Zeta Potential

Zeta Potential
Surface zeta potential of SiN wafers after cleaning by hydrofluoric acid, displayed as a function of pH.

Zeta potential measures the strength of net charge on particle and solid surfaces. The higher the magnitude of this potential, the stronger the surface interactions (repulsion and/or attraction) will be when the sample contacts other charged materials.

  • ELS zeta potential is highly sensitive, with ~ 100x the detection threshold of streaming potential measurement for macroscopic solids
  • Rapid and straightforward data collection
  • Numerous sample cells available to customize method for diverse sample types
  • Accurate Zeta Potential measurement in solid samples requires exact dimensions for the sample and capillary channel cross section
  • Zeta potential is only present when a material contacts a liquid
Example Outputs

Zeta potential distribution of carbon-black dispersed in toluene.

From: Anton Paar

Surface zeta potential of SiN wafers after cleaning by hydrofluoric acid, displayed as a function of pH.

From: Anton Paar
Instruments Used for
Anton Paar SURPASS 3

Anton Paar SURPASS 3

  • Streaming Potential Voltage: ± 2000 mV
  • Streaming Current: ± 2 mA
  • Cell Resistance: 5 Ω to 20 MΩ
  • pH Scan Range: 2 to 12
  • Temperature Range: 20 °C to 40 °C
Anton Paar Litesizer 500

Anton Paar Litesizer 500

  • Potential Range: ± 1000 mV
  • Particle Size Range: 3.8 nm to 100 μm
  • Temperature Range: 0 °C to 90 °C
Sample Requirements
  • For Solid Samples:
    • Minimum Particle Size (Powders): 25 μm
    • Sample Cells Available: Cylindrical, Adjustable-Gap, Clamping
    • Irregular sample geometries and nonplanar samples are not well suited for this measurement
  • For Liquid Samples:
    • Required Sample Volume: 2 mL
    • Particle Size Range: 3.8 nm to 100 μm
    • Maximum Sample Concentration: 70 % w/v
How Works

Particle Zeta Potential:

In particles, zeta potential is measured in solution-state using Electrophoretic Light Scattering (ELS). ELS is a variant methodology of Dynamic Light Scattering (DLS) and is likewise used to measure the speeds of solute particles.
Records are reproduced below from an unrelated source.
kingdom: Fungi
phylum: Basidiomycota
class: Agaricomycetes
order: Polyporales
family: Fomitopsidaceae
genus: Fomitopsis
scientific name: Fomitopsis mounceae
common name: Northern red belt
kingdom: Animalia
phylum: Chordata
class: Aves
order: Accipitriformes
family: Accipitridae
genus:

Unlike standard DLS, ELS evaluates particle kinetics in response to an oscillating electric field. The field induces electrophoretic movement that yields a slight frequency shift in the scattering laser beam.

A collection of specialized detectors measures the magnitude and frequency of these shifts against a reference laser beam, and the resulting outputs are correlated to particle mobility and zeta potential.


Solid Zeta Potential

In solid (macroscopic) samples, instruments instead measure Streaming Potential to interpolate zeta potential. In this technique, a solid, electrochemically active material is mounted to form a capillary channel. Then, a solution of electrolytic ions is passed through the channel under the influence of a controlled pressure gradient.

As they flow, the ions induce electrophoretic effects in the slipping plane of the sample surface, causing charge carriers in this layer to rearrange.

The system measures the resulting change in electrical potential as a function of electrolyte strength and uses this data to calculate the zeta potential of the sample.